Is the Indian Stock Market on Sale—Or Still Overpriced?


Over the last few months, the Indian stock market has felt like a roller coaster. After soaring to record highs in September 2024, the main indices—Nifty 50, Nifty Midcap 100, and Nifty Small Cap 100—have tumbled by 12% to 16%. Rising US bond yields, foreign investor sell-offs, and weaker corporate earnings have all played a part.


Naturally, many people are asking: “Is now a good time to buy?” On the surface, a drop in prices might seem like a great deal. But are these levels really cheap—or just cheaper than they used to be?


To help answer this question, investors often look at price-to-earnings (PE) and price-to-book (PB) ratios. The Nifty 50’s PE and PB numbers are back near their long-term averages, hinting at fairer prices. However, those ratios are based on past results, so they don’t reflect the potential impact of the budget or other future developments.

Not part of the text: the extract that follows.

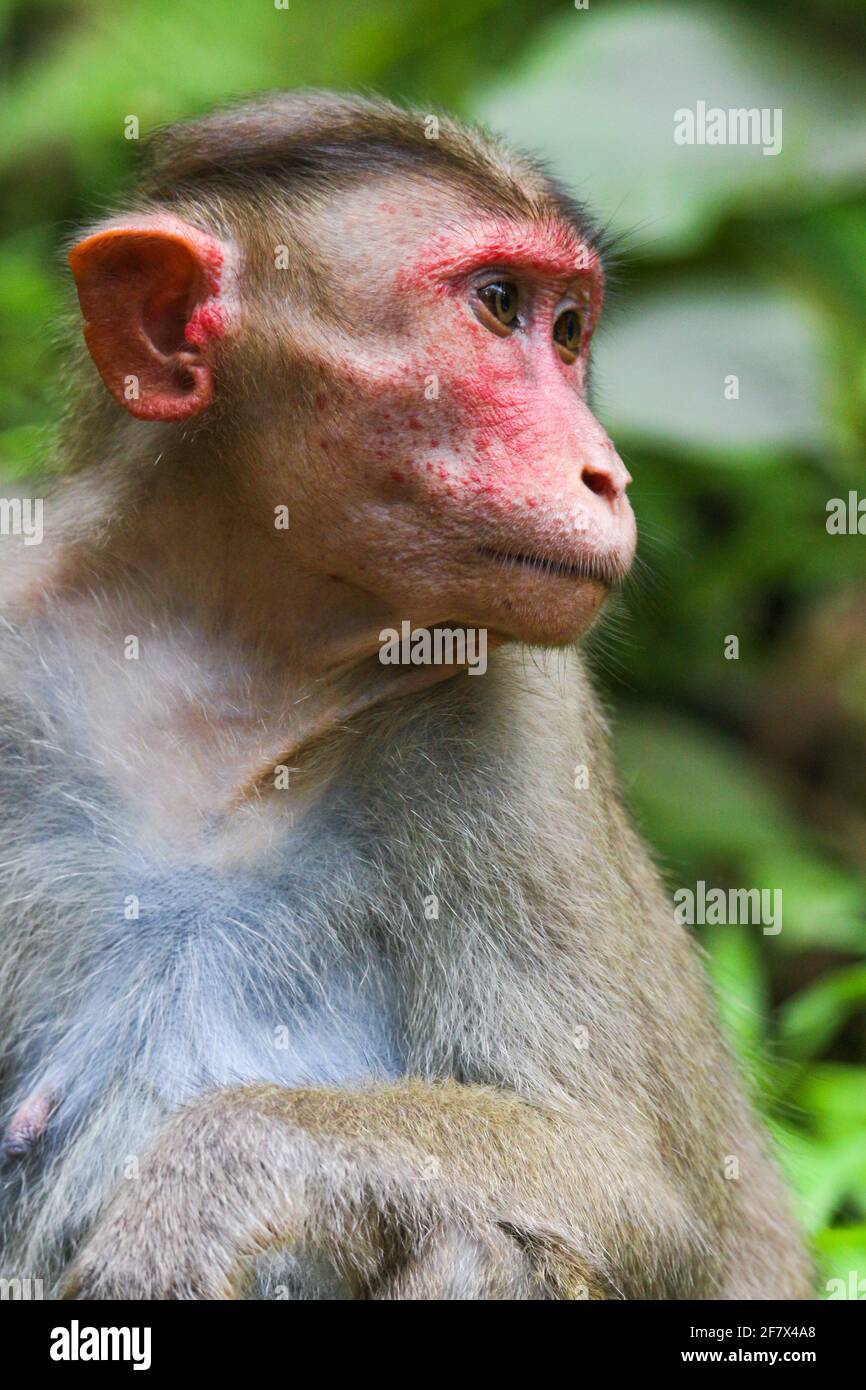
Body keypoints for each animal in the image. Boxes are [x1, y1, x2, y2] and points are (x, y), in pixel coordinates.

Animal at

Looking at forward PE (which factors in expected earnings) tells a slightly different story. Nifty 50 is trading around 20 times its projected earnings—more expensive than its 17.2-times historical average but still below 21.7 times, which is one standard deviation above that average. Midcap and small-cap indices are even pricier relative to their usual levels.


One bright spot is the bond yield premium (the gap between 10-year government bond yields and stock market earnings). It’s at 173 basis points, which is below its 10-year average of 223. This could mean shares still look attractive to investors who focus on yield.


Bottom line? The market isn’t exactly cheap, but it’s definitely less frothy than before. If you’re planning on investing, stay focused on strong companies with solid fundamentals—and be prepared for a few twists and turns along the way.